Iran itself also has been calling on the Taliban in neighbouring Afghanistan to have girls and women return to school. The first cases emerged in late November in Qom, some 125 kilometres (80 miles) southwest of Iran’s capital, Tehran. There, in a heartland of Shiite theologians and pilgrims, students at the Noor Yazdanshahr Conservatory fell ill in November. They then fell ill again in December.
Children complaining about headaches, heart palpitations and more
Other cases followed, with children complaining about headaches, heart palpitations, feeling lethargic, or otherwise unable to move. Some described smelling tangerines, chlorine or cleaning agents. At first, authorities didn’t link the cases. It’s winter in Iran, where temperatures often drop below freezing at night. Many schools are heated by natural gas, leading to speculation it could be carbon monoxide poisoning affecting the girls. The country’s education minister initially dismissed the reports as “rumours”.
But the schools affected at first only taught young women, fuelling suspicion it wasn’t accidental. At least one case followed in Tehran, with others in Qom and Boroujerd. At least one boys’ school has been targeted as well. Slowly, officials began taking the claims seriously. Iran’s prosecutor-general ordered an investigation, saying “there are possibilities of deliberate criminal acts” Iran’s Intelligence Ministry reportedly investigated as well.

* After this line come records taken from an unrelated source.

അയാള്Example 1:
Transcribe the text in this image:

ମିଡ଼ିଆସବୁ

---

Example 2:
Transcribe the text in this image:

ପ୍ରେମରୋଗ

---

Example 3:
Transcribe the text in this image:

Some people want girls’ schools to be closed
On Sunday, Iran’s state-run IRNA news agency filed multiple stories with officials acknowledging the scope of the crisis. “After several poisonings of students in Qom schools, it was found that some people wanted all schools, especially girls’ schools, to be closed,” IRNA quoted Younes Panahi, a deputy health minister, as saying.

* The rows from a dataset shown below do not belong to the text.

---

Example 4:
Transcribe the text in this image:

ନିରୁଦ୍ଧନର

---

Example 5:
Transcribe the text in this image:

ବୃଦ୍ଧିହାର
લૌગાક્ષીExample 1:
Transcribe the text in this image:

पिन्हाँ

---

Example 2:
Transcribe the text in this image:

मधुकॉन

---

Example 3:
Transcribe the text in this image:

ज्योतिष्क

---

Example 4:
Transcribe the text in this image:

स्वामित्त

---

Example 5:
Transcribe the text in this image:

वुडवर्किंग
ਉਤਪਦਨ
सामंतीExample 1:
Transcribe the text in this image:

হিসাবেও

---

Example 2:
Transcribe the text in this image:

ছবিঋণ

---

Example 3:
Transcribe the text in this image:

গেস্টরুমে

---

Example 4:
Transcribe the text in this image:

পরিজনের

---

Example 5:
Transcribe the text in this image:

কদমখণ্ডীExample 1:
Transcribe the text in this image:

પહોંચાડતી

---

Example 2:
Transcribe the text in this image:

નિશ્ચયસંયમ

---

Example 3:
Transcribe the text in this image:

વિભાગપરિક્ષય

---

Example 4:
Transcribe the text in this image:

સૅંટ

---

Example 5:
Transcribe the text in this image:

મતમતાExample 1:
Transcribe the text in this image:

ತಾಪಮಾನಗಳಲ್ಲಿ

A Health Ministry spokesman, Pedram Pakaieen, said the poisoning didn’t come from a virus or a microbe. Neither elaborated further. Ali Reza Monadi, a national parliament member who sits on its education committee, described the poisonings as “intentional.” The ”existence of the devil’s will to prevent girls from education is a serious danger and it is considered very bad news”, he said, according to IRNA. “We have to try to find roots” of this.
Parents have pulled their students from classes
Already, parents have pulled their students from classes, in effect shuttering some schools in Qom in recent weeks, according to a report by Shargh, a reformist news website based in Tehran. On Tuesday, another suspected attack reportedly occurred targeting a girls’ school in Pardis on the eastern outskirts of Tehran.
The poisonings come as getting verifiable information out of Iran remains difficult given the crackdown on all dissent stemming from the protests and internet slowdowns put in place by the government. At least 95 journalists have been arrested by authorities since the start of the protests, according to the New York-based Committee to Protect Journalists. Overall, the security force crackdown has killed at least 530 people and seen 19,700 others detained, according to Human Rights Activists in Iran.